Data Science Asked by Uzair Ahmed on January 8, 2021
Made a neural network using TensorFlow’s Keras that is supposed to match an IP to one of the 7 type of vulnerabilities and give out what type of vulnerability that IP has.
model = tf.keras.models.Sequential([
tf.keras.layers.Flatten(),
tf.keras.layers.Dense(50, activation=tf.nn.relu),
tf.keras.layers.Dense(7, activation=tf.nn.softmax)
])
model.compile(optimizer='adam',
loss='sparse_categorical_crossentropy',
metrics=['accuracy'])
model.fit(xs, ys, epochs=500)
xs
is the list of IPs and ys
is its corresponding vulnerability from 0 to 6 (seven in total).
The output for this remains the same for every input, i.e.,:
[[0.22258884 0.20329571 0.36828393 0.11352853 0.04444532 0.02388807 0.02396955]]
Most probably, this is because your model is way too simple - a single 50-node hidden layer for a 7-class problem does not sound adequate.

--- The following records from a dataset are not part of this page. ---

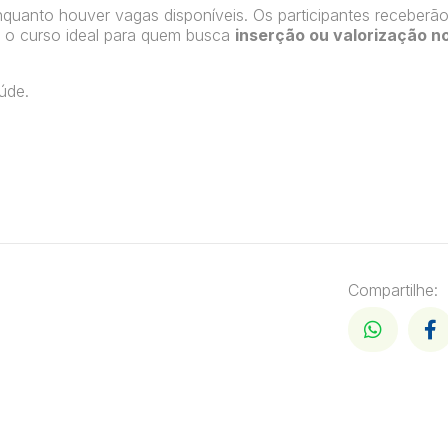
quanto houver vagas disponíveis. Os participantes receberã
o o curso ideal para quem busca
inserção ou valorização n
úde.
Compartilhe:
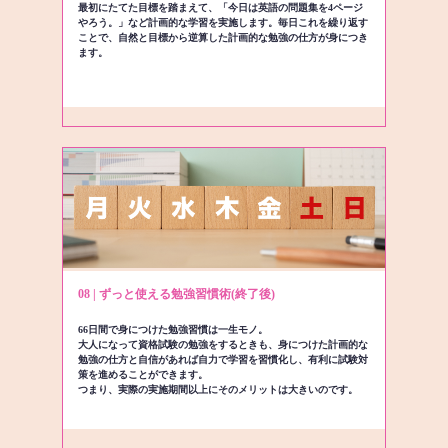
最初にたてた目標を踏まえて、「今日は英語の問題集を4ページ
やろう。」など計画的な学習を実施します。毎日これを繰り返す
ことで、自然と目標から逆算した計画的な勉強の仕方が身につき
ます。
08 | ずっと使える勉強習慣術(終了後)
66日間で身につけた勉強習慣は一生モノ。
大人になって資格試験の勉強をするときも、身につけた計画的な
勉強の仕方と自信があれば自力で学習を習慣化し、有利に試験対
策を進めることができます。
つまり、実際の実施期間以上にそのメリットは大きいのです。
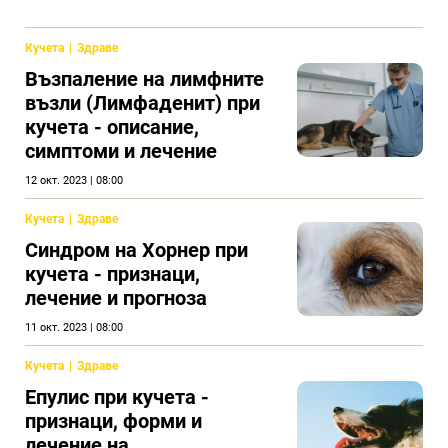
Кучета
Здраве
Възпаление на лимфните
възли (Лимфаденит) при
кучета - описание,
симптоми и лечение
12 окт. 2023 | 08:00
Кучета
Здраве
Синдром на Хорнер при
кучета - признаци,
лечение и прогноза
11 окт. 2023 | 08:00
Кучета
Здраве
Епулис при кучета -
признаци, форми и
лечение на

Try adding more hidden layers (and not quite sure if you really need a Flatten
layer just after the input), e.g.,:
model = tf.keras.models.Sequential([
tf.keras.layers.Dense(100, activation=tf.nn.relu),
tf.keras.layers.Dense(50, activation=tf.nn.relu)
tf.keras.layers.Dense(50, activation=tf.nn.relu),
tf.keras.layers.Dense(7, activation=tf.nn.softmax)
])
Experiment with the exact number and size of the layers.
Answered by desertnaut on January 8, 2021
It depends on the represent of the ip address. If you are feeding the ip address with those dot in it. It might perform worse. Rather i would suggest to split the ip into 4 seperate input(seperated by dot) and feed the 4 input individually to the network. And then evaluate.